:: ТЕКСТ ::

Новости

НЕКОТОРЫЕ БОЛЬНЫ НЕМНИМО

НЕКОТОРЫЕ БОЛЬНЫ НЕМНИМО

Нынешний конкурс драматических спектаклей, с одной стороны, выглядел грандиозно. Соревновались между собой спектакли, которые поставили Лев Додин, Кама Гинкас, Генриетта Яновская, Сергей Женовач, Александр Морфов, Миндаугас Карбаускис, Кирилл Серебренников, Михаил Бычков... Каждое из этих режиссерских имен систематически попадает в список номинантов на очередную «Маску» но чтобы все в один присест, да некоторые (Женовач и Карбаускис) с двумя спектаклями! Правда, на этот раз в фестивальной афише нет Петра Фоменко (в ныне рассматриваемом сезоне 2005/06 у него не было новой постановки), зато частый масочный номинант Якутский театр им. П.Ойунского представил новое режиссерское имя — молодую ученицу Андрея Борисова Сюзанну Ооржак. Ну и Николай Коляда снова к нам пожаловал. И уже однажды номинировавшийся Андрей Прикотенко. И даже Андрий Жолдак. Актерский список соискателей не менее внушителен. У женщин в одну компанию с замечательной мхатовской Аллой Покровской и легендарной якутской Степанидой Борисовой попали Мария Миронова, Елена Лядова и совсем юная Мария Шашлова, которая из «женовачей» А мужской список вовсе разит наповал: Абдулов, Бочкарев, Ясулович, Миронов, Баргман, Семак, Девотченко, два блистательных новосибирских актера Владимир Лемешонок и Игорь Белозеров. Завершают список сценографы, где молодые Тита Димова, Олег Головко, Мария Митрофанова и Александр Шишкин соседствуют с Сергеем Бархиным и Давидом Боровским (посмертно). Словом, выбор получился роскошный, а картина — впечатляющая. Но это — с одной стороны.

С другой же — никогда еще разница в уровнях столичных и провинциальных спектаклей не выглядела такой зияющей пропастью. Можно, конечно, предположить, что сравнение с мастерами класса Гинкаса или Додина априори трудно выдержать. Но в нашем случае о сравнении и речи-то не идет. А речь — о самих представленных в афише спектаклях театров российской провинции, которые, похоже, были выбраны экспертами в состоянии, близком к отчаянию.

:::

* ЗАДАНИЕ:
Перепишите фрагмент текста о конкурсе драматических спектаклей, начиная со слов «С другой же» и продолжая до слов «близком к отчаянию.», заменив в нем «зияющей пропастью» на «огромной бездной». Опирайтесь только на текст о конкурсе драматических спектаклей.

:: ИСХОДНЫЕ ДАННЫЕ ::

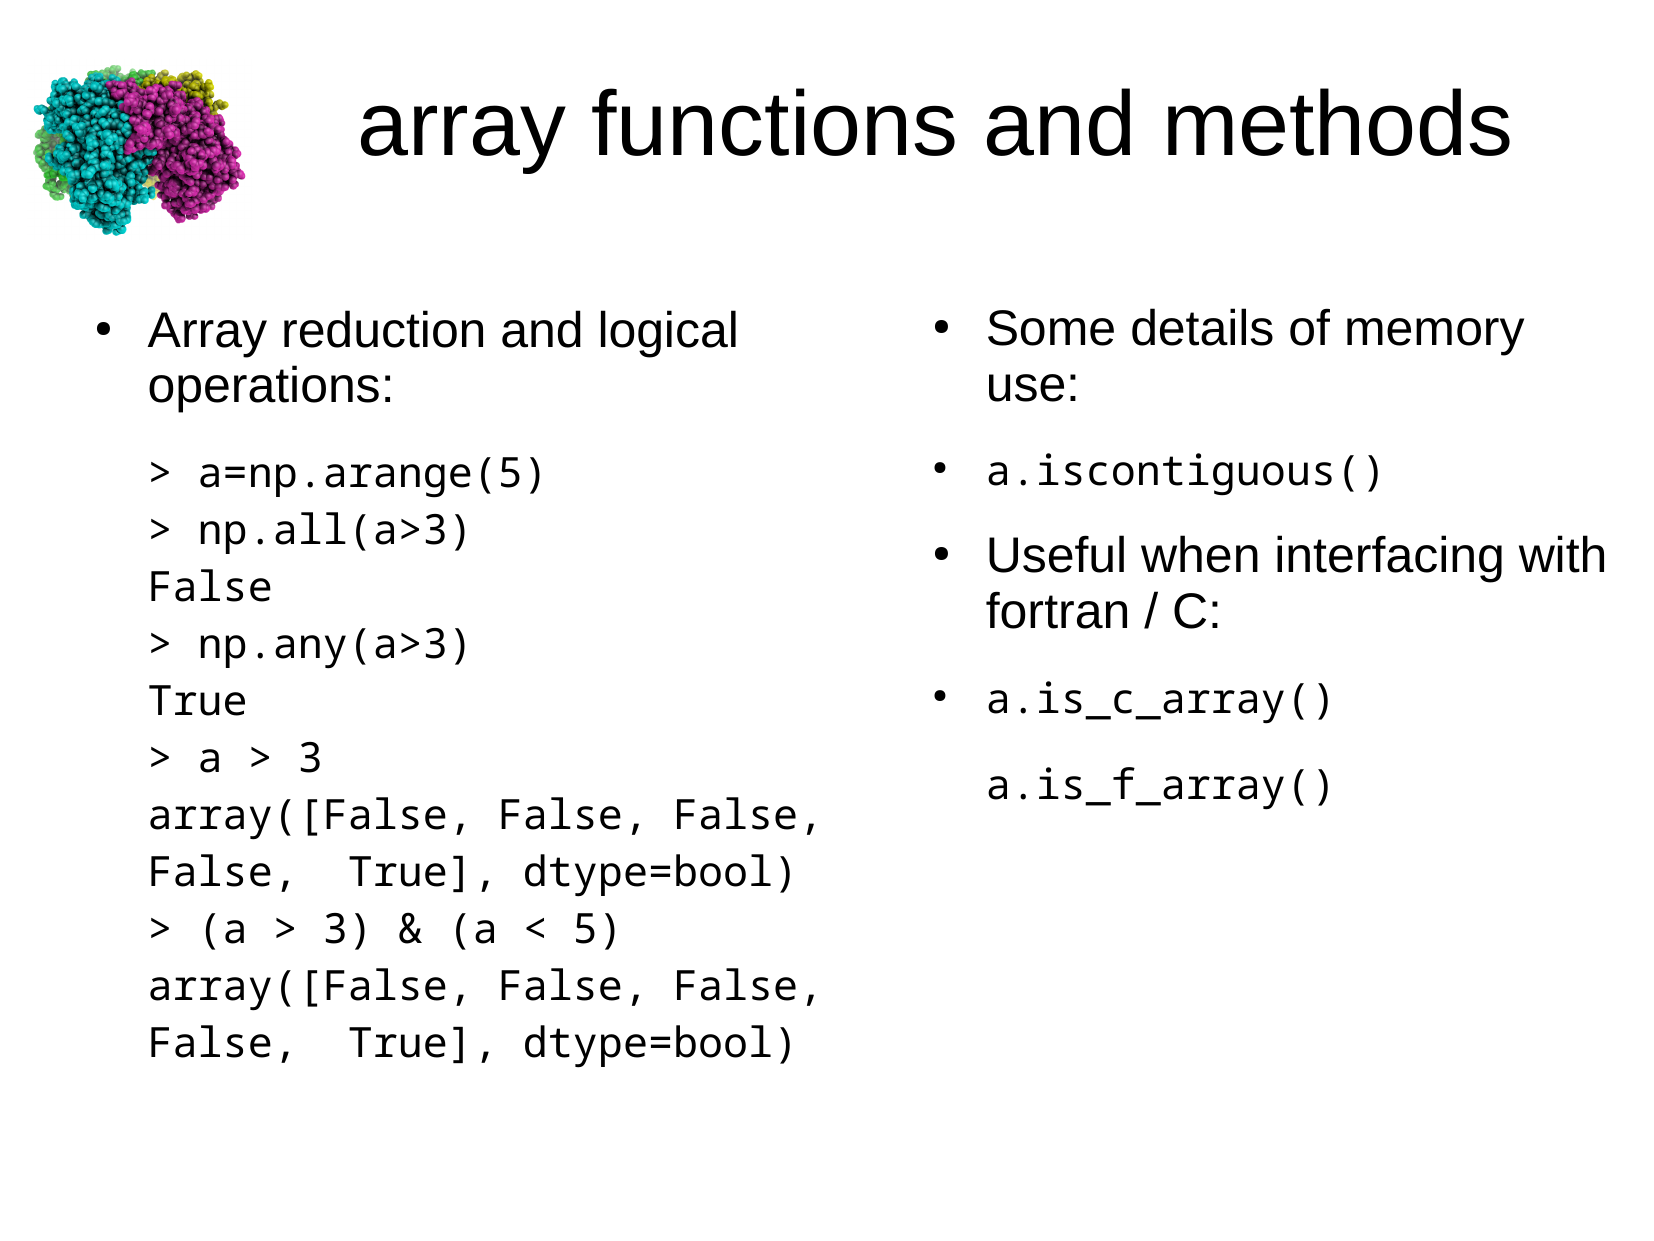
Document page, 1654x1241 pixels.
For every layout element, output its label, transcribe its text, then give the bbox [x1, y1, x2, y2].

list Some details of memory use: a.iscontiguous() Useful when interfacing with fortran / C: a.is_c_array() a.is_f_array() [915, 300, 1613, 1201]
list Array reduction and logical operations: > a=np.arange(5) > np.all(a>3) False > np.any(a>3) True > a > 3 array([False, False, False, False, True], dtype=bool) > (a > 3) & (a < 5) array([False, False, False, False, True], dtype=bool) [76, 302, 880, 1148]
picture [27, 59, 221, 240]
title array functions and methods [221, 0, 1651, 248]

:::

* ОТВЕТ:
С другой же — никогда еще разница в уровнях столичных и провинциальных спектаклей не выглядела такой огромной бездной. Можно, конечно, предположить, что сравнение с мастерами класса Гинкаса или Додина априори трудно выдержать. Но в нашем случае о сравнении и речи-то не идет. А речь — о самих представленных в афише спектаклях театров российской провинции, которые, похоже, были выбраны экспертами в состоянии, близком к отчаянию.